## [AIM]
Please copy out the records below line for line, with every name and spelling unchanged.
● ● ●
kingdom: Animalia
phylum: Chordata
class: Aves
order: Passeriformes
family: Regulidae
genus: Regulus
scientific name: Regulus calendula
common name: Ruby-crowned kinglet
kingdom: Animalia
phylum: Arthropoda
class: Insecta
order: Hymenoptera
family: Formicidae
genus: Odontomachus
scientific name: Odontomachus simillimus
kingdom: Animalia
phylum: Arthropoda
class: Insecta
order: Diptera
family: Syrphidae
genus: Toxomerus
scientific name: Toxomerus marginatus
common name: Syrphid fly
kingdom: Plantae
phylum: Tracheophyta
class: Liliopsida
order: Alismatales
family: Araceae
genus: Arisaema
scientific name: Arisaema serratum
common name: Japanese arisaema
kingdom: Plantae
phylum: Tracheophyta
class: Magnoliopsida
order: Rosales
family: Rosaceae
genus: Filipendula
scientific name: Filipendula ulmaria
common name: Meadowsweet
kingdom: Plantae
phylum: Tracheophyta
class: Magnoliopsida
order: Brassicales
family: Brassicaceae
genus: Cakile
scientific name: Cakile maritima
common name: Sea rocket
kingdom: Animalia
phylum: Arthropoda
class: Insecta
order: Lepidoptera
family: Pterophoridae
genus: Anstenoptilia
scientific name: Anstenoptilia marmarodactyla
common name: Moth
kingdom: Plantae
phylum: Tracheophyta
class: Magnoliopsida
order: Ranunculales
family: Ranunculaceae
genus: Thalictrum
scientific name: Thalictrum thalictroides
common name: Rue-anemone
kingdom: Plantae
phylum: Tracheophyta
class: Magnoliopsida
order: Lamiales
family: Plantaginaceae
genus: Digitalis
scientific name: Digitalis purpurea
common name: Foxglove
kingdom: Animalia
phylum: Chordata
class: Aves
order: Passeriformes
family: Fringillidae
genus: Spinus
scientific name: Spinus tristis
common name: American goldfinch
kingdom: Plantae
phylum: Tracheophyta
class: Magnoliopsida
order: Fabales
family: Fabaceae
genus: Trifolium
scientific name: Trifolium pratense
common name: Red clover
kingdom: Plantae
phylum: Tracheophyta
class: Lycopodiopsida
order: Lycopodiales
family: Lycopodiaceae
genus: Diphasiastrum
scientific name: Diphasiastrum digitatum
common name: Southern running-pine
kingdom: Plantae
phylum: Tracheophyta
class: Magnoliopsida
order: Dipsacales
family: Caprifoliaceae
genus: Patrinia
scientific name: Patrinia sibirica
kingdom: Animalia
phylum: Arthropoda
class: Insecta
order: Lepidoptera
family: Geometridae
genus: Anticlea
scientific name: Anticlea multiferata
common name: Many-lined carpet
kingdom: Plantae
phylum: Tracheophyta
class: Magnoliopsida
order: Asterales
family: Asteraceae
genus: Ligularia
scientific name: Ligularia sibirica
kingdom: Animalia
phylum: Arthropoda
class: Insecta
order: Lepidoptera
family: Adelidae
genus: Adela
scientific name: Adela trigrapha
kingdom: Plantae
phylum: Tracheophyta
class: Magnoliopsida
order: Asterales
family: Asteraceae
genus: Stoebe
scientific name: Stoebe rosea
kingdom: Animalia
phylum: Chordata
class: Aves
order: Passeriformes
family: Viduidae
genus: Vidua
● ● ●
## [ANSWER]
kingdom: Animalia
phylum: Chordata
class: Aves
order: Passeriformes
family: Regulidae
genus: Regulus
scientific name: Regulus calendula
common name: Ruby-crowned kinglet
kingdom: Animalia
phylum: Arthropoda
class: Insecta
order: Hymenoptera
family: Formicidae
genus: Odontomachus
scientific name: Odontomachus simillimus
kingdom: Animalia
phylum: Arthropoda
class: Insecta
order: Diptera
family: Syrphidae
genus: Toxomerus
scientific name: Toxomerus marginatus
common name: Syrphid fly
kingdom: Plantae
phylum: Tracheophyta
class: Liliopsida
order: Alismatales
family: Araceae
genus: Arisaema
scientific name: Arisaema serratum
common name: Japanese arisaema
kingdom: Plantae
phylum: Tracheophyta
class: Magnoliopsida
order: Rosales
family: Rosaceae
genus: Filipendula
scientific name: Filipendula ulmaria
common name: Meadowsweet
kingdom: Plantae
phylum: Tracheophyta
class: Magnoliopsida
order: Brassicales
family: Brassicaceae
genus: Cakile
scientific name: Cakile maritima
common name: Sea rocket
kingdom: Animalia
phylum: Arthropoda
class: Insecta
order: Lepidoptera
family: Pterophoridae
genus: Anstenoptilia
scientific name: Anstenoptilia marmarodactyla
common name: Moth
kingdom: Plantae
phylum: Tracheophyta
class: Magnoliopsida
order: Ranunculales
family: Ranunculaceae
genus: Thalictrum
scientific name: Thalictrum thalictroides
common name: Rue-anemone
kingdom: Plantae
phylum: Tracheophyta
class: Magnoliopsida
order: Lamiales
family: Plantaginaceae
genus: Digitalis
scientific name: Digitalis purpurea
common name: Foxglove
kingdom: Animalia
phylum: Chordata
class: Aves
order: Passeriformes
family: Fringillidae
genus: Spinus
scientific name: Spinus tristis
common name: American goldfinch
kingdom: Plantae
phylum: Tracheophyta
class: Magnoliopsida
order: Fabales
family: Fabaceae
genus: Trifolium
scientific name: Trifolium pratense
common name: Red clover
kingdom: Plantae
phylum: Tracheophyta
class: Lycopodiopsida
order: Lycopodiales
family: Lycopodiaceae
genus: Diphasiastrum
scientific name: Diphasiastrum digitatum
common name: Southern running-pine
kingdom: Plantae
phylum: Tracheophyta
class: Magnoliopsida
order: Dipsacales
family: Caprifoliaceae
genus: Patrinia
scientific name: Patrinia sibirica
kingdom: Animalia
phylum: Arthropoda
class: Insecta
order: Lepidoptera
family: Geometridae
genus: Anticlea
scientific name: Anticlea multiferata
common name: Many-lined carpet
kingdom: Plantae
phylum: Tracheophyta
class: Magnoliopsida
order: Asterales
family: Asteraceae
genus: Ligularia
scientific name: Ligularia sibirica
kingdom: Animalia
phylum: Arthropoda
class: Insecta
order: Lepidoptera
family: Adelidae
genus: Adela
scientific name: Adela trigrapha
kingdom: Plantae
phylum: Tracheophyta
class: Magnoliopsida
order: Asterales
family: Asteraceae
genus: Stoebe
scientific name: Stoebe rosea
kingdom: Animalia
phylum: Chordata
class: Aves
order: Passeriformes
family: Viduidae
genus: Vidua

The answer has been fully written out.